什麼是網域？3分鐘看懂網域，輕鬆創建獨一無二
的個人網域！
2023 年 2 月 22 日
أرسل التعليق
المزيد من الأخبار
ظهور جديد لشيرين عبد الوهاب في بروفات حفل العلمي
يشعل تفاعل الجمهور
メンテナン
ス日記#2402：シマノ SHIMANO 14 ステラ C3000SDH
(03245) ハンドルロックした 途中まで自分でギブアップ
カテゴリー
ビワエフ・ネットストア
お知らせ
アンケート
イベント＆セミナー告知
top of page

==================================================

[TASK OBJECTIVE]: In the listing above, find the line that contains "(03245) ハンドルロックした 途中まで自分でギブアップ". Write it out exactly, along with each line after it up to and including the last.

[EXERCISE ANSWER]:
(03245) ハンドルロックした 途中まで自分でギブアップ
カテゴリー
ビワエフ・ネットストア
お知らせ
アンケート
イベント＆セミナー告知
top of page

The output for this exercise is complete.